Of course, key to all this is reducing the demand for drugs. We are committed to reversing the rising trend of drug use in society, to protect vulnerable people from harm and exploitation. It enables us to keep our communities safe and we must therefore reduce the demand for drugs, which fuel violence and exploitative criminal markets. Around 3 million people in England and Wales report using drugs each year, putting themselves at risk and driving a violent and exploitative supply chain, including through so-called recreational drug use. Through programmes announced as part of the drugs strategy, such as drug testing on arrest, and our plans to roll out pilots to change behaviour and attitudes towards drug use, we will provide the powers and access to appropriate interventions and support. We also know that we need to step up action in addressing the visible forms of drug use within our communities, so we will work with our enforcement partners to see what more we can do to tackle this, while ensuring that those who need treatment and support are diverted into the appropriate services.

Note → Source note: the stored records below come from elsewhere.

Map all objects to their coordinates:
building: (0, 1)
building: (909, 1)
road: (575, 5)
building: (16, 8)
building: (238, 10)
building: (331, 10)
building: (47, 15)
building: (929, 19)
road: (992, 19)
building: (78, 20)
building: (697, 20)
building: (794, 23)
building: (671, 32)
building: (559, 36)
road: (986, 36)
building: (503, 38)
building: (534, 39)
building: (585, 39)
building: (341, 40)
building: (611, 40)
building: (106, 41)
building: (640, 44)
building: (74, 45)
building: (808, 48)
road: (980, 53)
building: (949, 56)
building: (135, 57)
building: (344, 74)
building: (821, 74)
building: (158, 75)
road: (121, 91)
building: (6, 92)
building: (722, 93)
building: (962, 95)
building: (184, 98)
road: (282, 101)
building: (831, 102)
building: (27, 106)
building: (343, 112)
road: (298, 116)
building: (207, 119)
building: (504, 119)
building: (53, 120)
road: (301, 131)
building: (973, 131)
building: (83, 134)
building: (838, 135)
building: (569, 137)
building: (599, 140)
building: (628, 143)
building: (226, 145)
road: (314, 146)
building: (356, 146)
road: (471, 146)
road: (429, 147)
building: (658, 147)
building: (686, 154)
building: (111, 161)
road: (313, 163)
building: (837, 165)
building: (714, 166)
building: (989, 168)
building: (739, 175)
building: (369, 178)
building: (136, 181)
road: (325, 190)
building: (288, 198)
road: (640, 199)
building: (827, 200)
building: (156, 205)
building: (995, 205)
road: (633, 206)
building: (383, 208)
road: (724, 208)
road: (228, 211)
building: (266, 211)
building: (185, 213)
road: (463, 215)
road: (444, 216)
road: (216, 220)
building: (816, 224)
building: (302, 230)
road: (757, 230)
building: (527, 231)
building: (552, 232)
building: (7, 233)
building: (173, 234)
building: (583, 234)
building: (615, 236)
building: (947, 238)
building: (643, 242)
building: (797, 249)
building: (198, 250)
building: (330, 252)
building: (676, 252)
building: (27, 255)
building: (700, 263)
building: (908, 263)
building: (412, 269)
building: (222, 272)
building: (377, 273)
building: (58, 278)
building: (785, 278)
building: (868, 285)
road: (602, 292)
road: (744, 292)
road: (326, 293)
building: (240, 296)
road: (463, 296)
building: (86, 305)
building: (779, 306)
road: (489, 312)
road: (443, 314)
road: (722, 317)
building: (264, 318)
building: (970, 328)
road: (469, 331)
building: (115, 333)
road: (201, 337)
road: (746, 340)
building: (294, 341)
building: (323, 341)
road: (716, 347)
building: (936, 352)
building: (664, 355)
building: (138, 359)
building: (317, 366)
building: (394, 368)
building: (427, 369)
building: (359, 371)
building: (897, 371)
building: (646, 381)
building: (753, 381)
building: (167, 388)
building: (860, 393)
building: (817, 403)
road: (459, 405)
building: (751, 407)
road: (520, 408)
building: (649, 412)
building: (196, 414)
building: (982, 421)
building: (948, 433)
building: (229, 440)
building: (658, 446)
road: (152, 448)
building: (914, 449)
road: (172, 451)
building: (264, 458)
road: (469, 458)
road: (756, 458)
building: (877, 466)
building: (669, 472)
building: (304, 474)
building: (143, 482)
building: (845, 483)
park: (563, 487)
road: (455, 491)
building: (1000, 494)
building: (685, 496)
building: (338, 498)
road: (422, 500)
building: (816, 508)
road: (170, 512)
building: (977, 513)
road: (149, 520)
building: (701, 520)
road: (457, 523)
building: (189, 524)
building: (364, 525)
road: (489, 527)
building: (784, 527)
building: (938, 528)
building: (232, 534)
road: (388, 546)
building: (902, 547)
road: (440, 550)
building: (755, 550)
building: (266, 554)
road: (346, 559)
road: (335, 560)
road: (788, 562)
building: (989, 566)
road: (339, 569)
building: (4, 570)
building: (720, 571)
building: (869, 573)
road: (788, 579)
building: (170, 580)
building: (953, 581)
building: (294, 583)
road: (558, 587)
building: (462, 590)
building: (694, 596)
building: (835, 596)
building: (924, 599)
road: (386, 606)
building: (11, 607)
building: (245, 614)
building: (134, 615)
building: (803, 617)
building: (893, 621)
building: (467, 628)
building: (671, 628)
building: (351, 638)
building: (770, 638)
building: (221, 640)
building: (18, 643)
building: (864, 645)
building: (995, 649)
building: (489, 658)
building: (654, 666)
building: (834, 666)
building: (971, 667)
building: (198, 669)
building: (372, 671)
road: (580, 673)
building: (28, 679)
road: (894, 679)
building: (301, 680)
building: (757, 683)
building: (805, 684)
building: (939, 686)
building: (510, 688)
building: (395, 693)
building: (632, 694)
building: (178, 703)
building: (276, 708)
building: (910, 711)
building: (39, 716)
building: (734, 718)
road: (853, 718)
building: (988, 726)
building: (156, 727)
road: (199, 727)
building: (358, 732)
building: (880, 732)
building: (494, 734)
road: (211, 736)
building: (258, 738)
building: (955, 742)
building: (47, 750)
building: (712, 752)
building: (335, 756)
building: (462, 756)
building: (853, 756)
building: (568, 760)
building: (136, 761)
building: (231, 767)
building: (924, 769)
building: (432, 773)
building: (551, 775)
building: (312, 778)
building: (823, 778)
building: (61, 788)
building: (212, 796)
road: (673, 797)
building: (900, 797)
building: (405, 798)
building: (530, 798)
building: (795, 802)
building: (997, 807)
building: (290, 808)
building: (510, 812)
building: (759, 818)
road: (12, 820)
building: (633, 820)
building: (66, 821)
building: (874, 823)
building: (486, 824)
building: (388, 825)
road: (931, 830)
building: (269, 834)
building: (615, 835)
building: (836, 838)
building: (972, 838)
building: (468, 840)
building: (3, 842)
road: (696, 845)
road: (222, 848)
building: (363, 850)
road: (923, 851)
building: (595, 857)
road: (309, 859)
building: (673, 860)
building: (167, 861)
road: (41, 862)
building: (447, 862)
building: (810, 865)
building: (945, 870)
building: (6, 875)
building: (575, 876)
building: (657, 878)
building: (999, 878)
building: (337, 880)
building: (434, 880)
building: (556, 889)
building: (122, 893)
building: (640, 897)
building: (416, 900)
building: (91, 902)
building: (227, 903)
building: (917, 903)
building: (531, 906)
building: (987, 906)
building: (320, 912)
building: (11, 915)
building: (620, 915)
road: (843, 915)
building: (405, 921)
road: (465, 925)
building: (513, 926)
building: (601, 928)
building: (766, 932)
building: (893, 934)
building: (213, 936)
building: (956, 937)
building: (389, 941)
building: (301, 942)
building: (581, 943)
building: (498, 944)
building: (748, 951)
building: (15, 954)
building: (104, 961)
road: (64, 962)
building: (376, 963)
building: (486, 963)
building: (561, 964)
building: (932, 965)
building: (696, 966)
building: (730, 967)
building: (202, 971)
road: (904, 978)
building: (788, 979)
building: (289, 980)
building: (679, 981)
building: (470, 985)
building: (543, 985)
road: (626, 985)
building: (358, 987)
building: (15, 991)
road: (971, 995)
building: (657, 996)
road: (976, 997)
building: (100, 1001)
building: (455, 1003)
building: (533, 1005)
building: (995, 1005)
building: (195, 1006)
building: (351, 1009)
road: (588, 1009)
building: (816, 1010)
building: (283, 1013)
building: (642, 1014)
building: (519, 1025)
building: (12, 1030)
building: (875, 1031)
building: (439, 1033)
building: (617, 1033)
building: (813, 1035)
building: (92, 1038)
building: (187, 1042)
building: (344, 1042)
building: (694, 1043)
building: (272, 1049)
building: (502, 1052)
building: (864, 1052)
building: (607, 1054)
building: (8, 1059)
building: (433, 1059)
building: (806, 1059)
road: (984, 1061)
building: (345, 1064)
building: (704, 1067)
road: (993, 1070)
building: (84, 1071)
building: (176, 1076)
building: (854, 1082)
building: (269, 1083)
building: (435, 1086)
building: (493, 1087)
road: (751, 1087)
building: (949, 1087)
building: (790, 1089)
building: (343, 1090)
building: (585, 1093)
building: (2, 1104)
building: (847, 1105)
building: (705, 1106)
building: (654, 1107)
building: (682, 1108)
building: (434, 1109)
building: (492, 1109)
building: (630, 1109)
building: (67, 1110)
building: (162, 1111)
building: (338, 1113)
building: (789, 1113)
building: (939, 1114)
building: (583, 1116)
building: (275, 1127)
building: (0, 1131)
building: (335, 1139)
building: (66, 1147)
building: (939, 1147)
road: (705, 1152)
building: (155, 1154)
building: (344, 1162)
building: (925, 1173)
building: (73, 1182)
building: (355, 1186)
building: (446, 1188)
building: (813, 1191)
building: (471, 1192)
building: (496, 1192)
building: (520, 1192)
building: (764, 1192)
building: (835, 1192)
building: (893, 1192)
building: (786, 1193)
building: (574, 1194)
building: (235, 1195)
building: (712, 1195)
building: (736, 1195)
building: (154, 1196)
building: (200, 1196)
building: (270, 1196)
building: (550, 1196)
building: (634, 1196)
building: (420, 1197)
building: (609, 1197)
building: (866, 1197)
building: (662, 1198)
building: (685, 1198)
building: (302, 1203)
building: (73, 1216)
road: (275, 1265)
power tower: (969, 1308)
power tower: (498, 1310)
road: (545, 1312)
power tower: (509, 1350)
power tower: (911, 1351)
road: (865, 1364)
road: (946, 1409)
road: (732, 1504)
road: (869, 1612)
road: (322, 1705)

The noble Lord, Lord Allan, asked a very specific question about remimazolam. There are no known established legitimate uses for any of these substances except remimazolam. The Government recognise the importance of ensuring that that in particular remains available for legitimate and lawful purposes, so in line with the recommendations from the ACMD, remimazolam will be placed in part 1 of Schedule 4 to the 2001 regulations, as I said in my opening remarks. That will enable lawful access in healthcare settings, subject to the requirements of the 2001 regulations. The remaining 19 substances will be placed in Schedule 1, as I mentioned, and access will therefore be permitted only under a Home Office-controlled drug licence. That will ensure that organisations can still lawfully undertake research with these substances, should they choose to do so.
On the specific question about paramedics, that is a Department for Health situation: it would have to request that paramedics be able to prescribe or use this drug in the appropriate way. I hope that answers the questions that I have been asked and, again, I thank both noble Lords for their participation in this debate. These are dangerous substances with the potential to cause significant harm, and they should therefore be subject to the strict controls under the 1971 Act. With that, I commend this order to the Committee.
Lord Ponsonby of Shulbrede (Lab)
I specifically asked about the Glasgow drug consumption rooms and whether there is a UK oversight of the way they are operating, rather than just a Scottish Government oversight.
Lord Sharpe of Epsom (Con)
With apologies, I forgot that question and, as it happens, I also do not know the answer—so I will have to find out and write to the noble Lord.